There is certainly more to the story, however; volcanoes don’t simply spew out CO2 and little else, and the sheer amount of volcanic activity would have had potentially larger implications than a rise in temperature. While the volcanic activity in the Siberian Traps at the end of the Permian is well known, just exactly what effects they had is still being debated. We know that there was massive amounts of volcanic activity, we know the temperature shot up, we know that a large amount of volcanism can put chemicals into the air that damage the ozone layer (hence letting more UV radiation in), that oxygen levels likely fell at a gradual rate between the Carboniferous and the end-Permian (from 30-13% oxygen in the atmosphere, the article states), and that there were carbon spikes (probably from released methane) prior to the Permian extinctions. How do all these factors come together to explain which groups survived and which did not?

Lane sums up the situation at the end Permian as a hellish nightmare of a world gone awry, the pressures on organisms at that time being so great that many would not survive;

So with dangerously low atmospheric oxygen levels, ecosystems were compressed and fragmented. The deep oceans were largely uninhabitable. Land plants were dying back in the arid greenhouse climate, making food hard to come by. And then came the hammer blows of fate, the greatest volcanic outpourings in the history of our planet, releasing vast quantities of methane and carbon dioxide, raising global temperatures by 6 °C, and lifting the Strangelove conditions to the very surface.

Head for the hills and there’s no oxygen; stay on the shores and you risk breathing hydrogen sulphide. High carbon dioxide levels sabotage your respiratory pigments and choke you from within. Even if death doesn’t get you right away, you’re unlikely to have much spare energy for sex. Population sizes fall; so do body sizes. Even for those that survive the immediate toxicity, slow extinction was likely over a few generations — the blink of an eye in geological terms.

While the importance of each of these factors may vary globally or locally, it is important to realize that extinction events are ecological catastrophes; if we try to find just one smoking gun we’ll likely be mistaken. In fact, extinction is more life a firing squad than a single bullet that knocks the whole system off-kilter. Likewise, Lane also correctly notes that the creatures that survived largely did not do so because they were able to react more quickly to a changing world. Instead, they were already pre-adapted, the precursors of dinosaurs and mammals (and even later lines that would go extinct in the Triassic) having unique systems of air-sacs, palates, or turbinate nasal bones (see the opening of Schmidt-Neilsen’s How Animals Work) that may have helped them cope with an arid world in which water was the most precious commodity of all. While the mystery of the end-Permian catastrophe is still far-from-solved, the more integrated approach of scientists working on the problem may give us a more accurate look at why some groups died while some continued to great success in later periods.

Extinction is not something that has only occurred in the past, however; it is still occurring today. In a new PLoS Biology paper “Projected Impacts of Climate and Land-Use Change on the Global Diversity of Birds,” Jetz, Wilcove, and Dobson determine that global climate change in high latitudes and destruction (and restriction) of habitat in tropical regions will probably significantly reduce a number of bird species. Part of the modern extinction problem, as outline in David Raup’s book Extinction: Bad Genes or Bad Luck?, narrowing the range of a species can set them up for extinction, even when they seem to be doing well or even recovering. The classic case study is of heath hens in New England, where despite the fact that the population was recovering, the species died out in the blink of an eye because enough adverse factors accumulated to wipe all the birds out almost overnight (see an earlier post here).

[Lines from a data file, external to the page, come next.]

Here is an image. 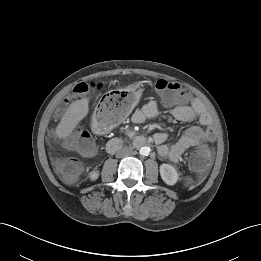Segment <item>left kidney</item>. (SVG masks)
Instances as JSON below:
<instances>
[{"mask_svg":"<svg viewBox=\"0 0 261 261\" xmlns=\"http://www.w3.org/2000/svg\"><path fill=\"white\" fill-rule=\"evenodd\" d=\"M160 175L162 180L170 186L175 185L179 180L177 170L170 164L160 165Z\"/></svg>","mask_w":261,"mask_h":261,"instance_id":"left-kidney-1","label":"left kidney"}]
</instances>
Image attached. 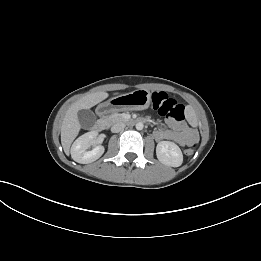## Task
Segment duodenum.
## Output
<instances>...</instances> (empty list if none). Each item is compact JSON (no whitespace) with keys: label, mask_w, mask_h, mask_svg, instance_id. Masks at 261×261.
<instances>
[{"label":"duodenum","mask_w":261,"mask_h":261,"mask_svg":"<svg viewBox=\"0 0 261 261\" xmlns=\"http://www.w3.org/2000/svg\"><path fill=\"white\" fill-rule=\"evenodd\" d=\"M110 108H111V107H110L109 105H106V106H103V107L100 109V111H101L102 113H104V112L109 111ZM106 126H107L106 121L103 120V119H100V120H98V121L96 122V124H95V130H97V131L104 130V129L106 128Z\"/></svg>","instance_id":"duodenum-1"}]
</instances>
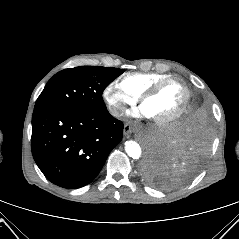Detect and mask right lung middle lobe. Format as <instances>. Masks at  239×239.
Wrapping results in <instances>:
<instances>
[{
  "label": "right lung middle lobe",
  "instance_id": "right-lung-middle-lobe-1",
  "mask_svg": "<svg viewBox=\"0 0 239 239\" xmlns=\"http://www.w3.org/2000/svg\"><path fill=\"white\" fill-rule=\"evenodd\" d=\"M124 71L101 66H79L55 74L39 95L35 110L66 107L100 111L106 109L104 89Z\"/></svg>",
  "mask_w": 239,
  "mask_h": 239
}]
</instances>
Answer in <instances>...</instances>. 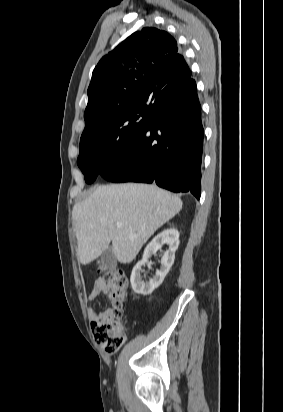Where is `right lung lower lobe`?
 I'll use <instances>...</instances> for the list:
<instances>
[{
	"label": "right lung lower lobe",
	"instance_id": "98d812e1",
	"mask_svg": "<svg viewBox=\"0 0 283 412\" xmlns=\"http://www.w3.org/2000/svg\"><path fill=\"white\" fill-rule=\"evenodd\" d=\"M203 124L195 81L180 83L151 114L133 146L100 175L111 182H145L201 194Z\"/></svg>",
	"mask_w": 283,
	"mask_h": 412
}]
</instances>
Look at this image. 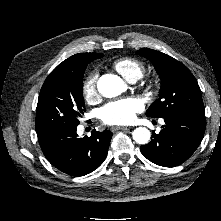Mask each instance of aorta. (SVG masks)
I'll list each match as a JSON object with an SVG mask.
<instances>
[{
  "label": "aorta",
  "instance_id": "762f6f07",
  "mask_svg": "<svg viewBox=\"0 0 221 221\" xmlns=\"http://www.w3.org/2000/svg\"><path fill=\"white\" fill-rule=\"evenodd\" d=\"M97 88L101 95L107 98H113L120 95L126 88L124 81L113 74L102 75L98 82ZM133 139L139 144H147L150 140V131L145 127H138L132 133Z\"/></svg>",
  "mask_w": 221,
  "mask_h": 221
}]
</instances>
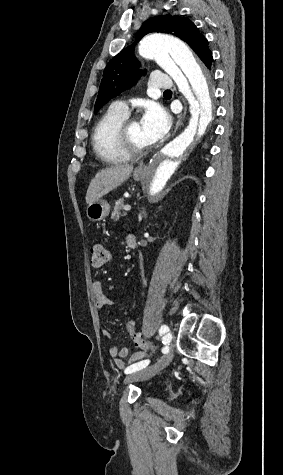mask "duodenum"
<instances>
[{"label":"duodenum","instance_id":"obj_1","mask_svg":"<svg viewBox=\"0 0 283 475\" xmlns=\"http://www.w3.org/2000/svg\"><path fill=\"white\" fill-rule=\"evenodd\" d=\"M127 245L130 249H134L137 246V239L134 235H130L127 240Z\"/></svg>","mask_w":283,"mask_h":475}]
</instances>
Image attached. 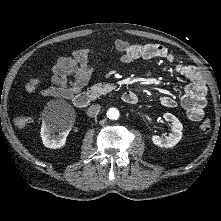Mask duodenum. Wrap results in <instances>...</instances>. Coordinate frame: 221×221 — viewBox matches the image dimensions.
I'll use <instances>...</instances> for the list:
<instances>
[{
	"instance_id": "obj_1",
	"label": "duodenum",
	"mask_w": 221,
	"mask_h": 221,
	"mask_svg": "<svg viewBox=\"0 0 221 221\" xmlns=\"http://www.w3.org/2000/svg\"><path fill=\"white\" fill-rule=\"evenodd\" d=\"M91 96L88 93H78L73 97V104L79 109L86 108L91 103ZM122 101L126 104H136L138 97L133 91H126L122 95Z\"/></svg>"
}]
</instances>
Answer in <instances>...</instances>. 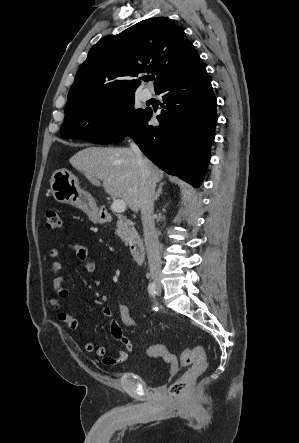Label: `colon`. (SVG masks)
Listing matches in <instances>:
<instances>
[{
    "label": "colon",
    "instance_id": "5ec220e1",
    "mask_svg": "<svg viewBox=\"0 0 299 443\" xmlns=\"http://www.w3.org/2000/svg\"><path fill=\"white\" fill-rule=\"evenodd\" d=\"M45 217L47 228L55 229L61 226V218L56 210H48ZM119 320L122 326L129 332L136 333L140 329V325L135 314L127 306H122L120 308ZM145 352L150 357L161 358L164 362L170 365L173 371H177L179 364L183 366H190V368L181 377H179L169 386L168 392L173 397L181 396L191 385V383L207 368L206 355L201 346L185 349L182 351L179 360L175 355L171 354L163 345L160 344L148 345L145 348Z\"/></svg>",
    "mask_w": 299,
    "mask_h": 443
}]
</instances>
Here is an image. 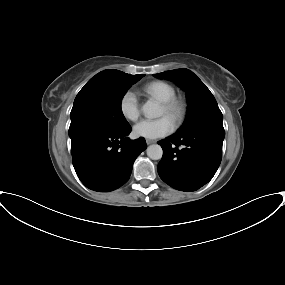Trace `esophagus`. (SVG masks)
Returning <instances> with one entry per match:
<instances>
[{
	"mask_svg": "<svg viewBox=\"0 0 285 285\" xmlns=\"http://www.w3.org/2000/svg\"><path fill=\"white\" fill-rule=\"evenodd\" d=\"M146 143L149 145V144L155 143V141L151 139H146Z\"/></svg>",
	"mask_w": 285,
	"mask_h": 285,
	"instance_id": "esophagus-1",
	"label": "esophagus"
}]
</instances>
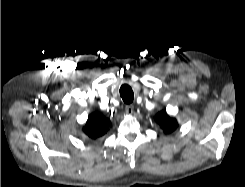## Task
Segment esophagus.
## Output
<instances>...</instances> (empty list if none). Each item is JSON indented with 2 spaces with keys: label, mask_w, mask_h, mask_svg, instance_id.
Listing matches in <instances>:
<instances>
[{
  "label": "esophagus",
  "mask_w": 245,
  "mask_h": 187,
  "mask_svg": "<svg viewBox=\"0 0 245 187\" xmlns=\"http://www.w3.org/2000/svg\"><path fill=\"white\" fill-rule=\"evenodd\" d=\"M125 111L127 114H132L134 112V105L130 104L125 107Z\"/></svg>",
  "instance_id": "1"
}]
</instances>
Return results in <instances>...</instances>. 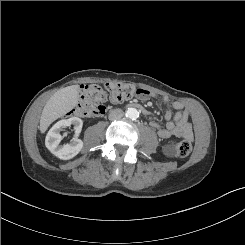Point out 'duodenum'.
Segmentation results:
<instances>
[{
	"label": "duodenum",
	"instance_id": "duodenum-1",
	"mask_svg": "<svg viewBox=\"0 0 245 245\" xmlns=\"http://www.w3.org/2000/svg\"><path fill=\"white\" fill-rule=\"evenodd\" d=\"M130 106L134 107V108H137L138 110H140L145 115L148 114V111L144 107H142L140 104L132 103V104H130Z\"/></svg>",
	"mask_w": 245,
	"mask_h": 245
}]
</instances>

Indeed, small geographic range or isolation are strongly correlated with extinction, both past and present. Even amongst animals that are not highly specialized, the inability to spread beyond a small area makes them much more vulnerable to extinction if they cannot withstand local pressures. Conversely, wide geographic range can be a good indicator of survivorship amongst species, and this was recently detailed amongst benthic marine invertebrates by Payne and Finnegan in their paper “The effect of geographic range on extinction risk during background and mass extinction” published in PNAS. The findings of the researchers make sense; widely distributed genera fare much better in the long run than those that have more narrow environmental needs that keep them from spreading. This spread also can help spur evolution (given that ecologies are constantly changing, to a greater or lesser degree), and so a greater diversity can arise from genera that can be found over a wider range for a longer amount of time. This does not exempt such groups from extinction, the researchers warn, as more catastrophic events that effect ecology on a global scale can wipe out groups that are widely distributed just as they can specialists. Hence, wide ranges for a group is important for survivorship during times of relatively slow global ecological change, but this does not necessarily exempt then from devastating extinction events like those seen during the end-Permian (as mentioned above).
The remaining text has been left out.